We reuse the Week 3 **MLP**: a stack of `Linear` layers with **ReLU**. This model is expressive enough to learn a curved decision boundary but still simple to read.

> Keeping the model familiar lets us focus on training details and optimizer behavior.


In [None]:
class MLP(nn.Module):
    def __init__(self, in_dim=2, hidden_sizes=(32, 32), out_dim=2):
        super().__init__()
        layers = []
        last = in_dim
        for h in hidden_sizes:
            layers += [nn.Linear(last, h), nn.ReLU()]
            last = h
        layers += [nn.Linear(last, out_dim)]
        self.net = nn.Sequential(*layers)
    def forward(self, x):
        return self.net(x)

model = MLP().to(device)
model



## 4. Training loop

We will use **`nn.CrossEntropyLoss`** for classification. For each mini-batch:

1. **Zero** old gradients (`optimizer.zero_grad()`).
2. **Forward**: pass inputs through the model to get `logits`.
3. **Loss**: compare logits against labels.
4. **Backward**: `loss.backward()` computes all gradients.
5. **Step**: `optimizer.step()` updates parameters.

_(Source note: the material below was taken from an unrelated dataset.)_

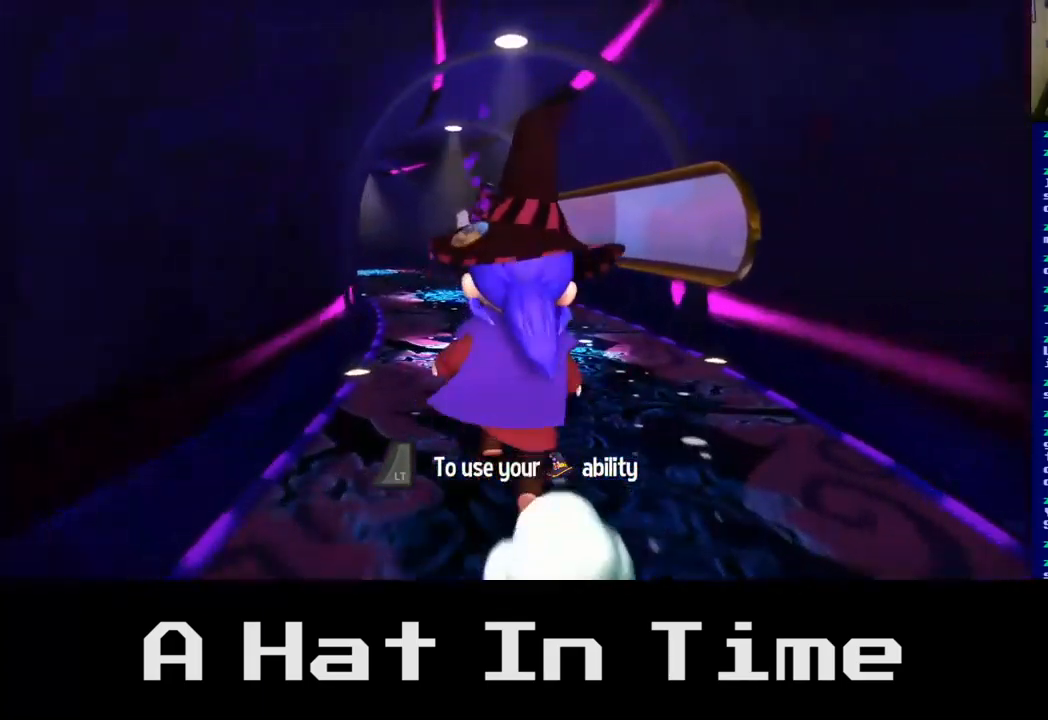
{"buttons": [], "left_stick": "up-left", "right_stick": "center", "events": [[184, "left_stick", "up-left"], [217, "A", "down"], [367, "A", "up"]]}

We also compute **validation loss** and **accuracy** per epoch to monitor learning and detect over/underfitting.



### 4.1 Implement helpers

Fill in `accuracy()` and `train_model()`. Keep the code clear and minimal. Return curves so you can plot them later.


In [None]:
# TODO: Implement accuracy() and train_model().

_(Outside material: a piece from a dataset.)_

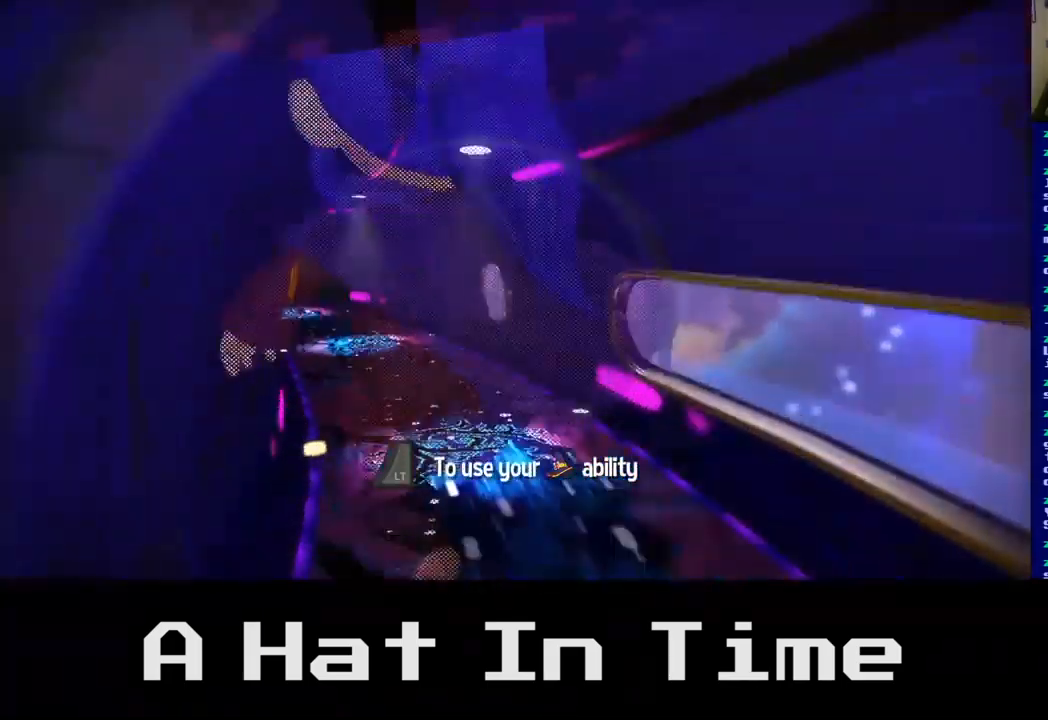
{"buttons": [], "left_stick": "up", "right_stick": "center", "events": [[200, "left_stick", "up"]]}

def accuracy(model, loader, device=device):
    # Compute classification accuracy over a DataLoader.
    # Hint: pred = logits.argmax(dim=1); compare to yb; average across dataset.
    pass

def train_model(model, train_loader, val_loader, epochs=50, lr=0.05, optimizer_name='sgd', device=device):
    # Create optimizer (SGD or Adam). For each epoch, loop over batches:
    # zero_grad → forward → loss → backward → step. Track train/val loss and val acc.
    pass



**Debug checklist**
- If loss is not decreasing at all, then lower or raise LR slightly (e.g., 0.1 → 0.05 or 0.01).
- If `nan` loss, then reduce LR; print a single batch to check labels and shapes.
- If Val accuracy stuck at ~50%, increase capacity a bit or try Adam with smaller LR.



## 5. Baseline run (SGD)

Start with **SGD** and a reasonable learning rate. Plot **train vs val loss** to check that the model is learning and not overfitting immediately.


In [None]:
# TODO: Train once with SGD and plot loss curves.
EPOCHS = 50
LR = 0.05
OPT = 'sgd'  # 'sgd' or 'adam'

model = MLP().to(device)
# out = train_model(model, train_loader, val_loader, epochs=EPOCHS, lr=LR, optimizer_name=OPT, device=device)

# plt.figure()
# plt.plot(out["train_losses"], label="train")
# plt.plot(out["val_losses"], label="val")
# plt.xlabel("Epoch"); plt.ylabel("Loss"); plt.title(f"Loss ({OPT}, lr={LR})")
# plt.legend(); plt.show()
# print("Validation accuracy:", round(out["val_accs"][-1], 4))



**Reflect**
- Does the **validation loss** follow the training loss downwards?
- If training loss falls but validation loss climbs, you may be **overfitting** (reduce epochs or capacity).
- If both losses are flat, try a different LR or optimizer.


In [None]:
# Plot the decision boundary
def plot_decision_boundary(model, X, y):
    x_min, x_max = X[:, 0].min() - 0.5, X[:, 0].max() + 0.5
    y_min, y_max = X[:, 1].min() - 0.5, X[:, 1].max() + 0.5
    xx, yy = np.meshgrid(np.linspace(x_min, x_max, 100),
                         np.linspace(y_min, y_max, 100))
    with torch.no_grad():
        # Fix: Convert numpy arrays to tensors properly
        Xgrid = torch.stack([torch.from_numpy(xx.ravel()), torch.from_numpy(yy.ravel())], dim=1).float()
        Xgrid = Xgrid.to(device)  # Move to device
        logits = model(Xgrid)
        # Fix: Use softmax for multi-class, then take probability of class 1
        probs = torch.softmax(logits, dim=1)[:, 1]  # Probability of class 1
        Z = probs.cpu().view(xx.shape)  # Move back to CPU for plotting

    plt.contourf(xx, yy, Z, alpha=0.3, cmap='viridis')
    plt.colorbar(label='Probability of Class 1')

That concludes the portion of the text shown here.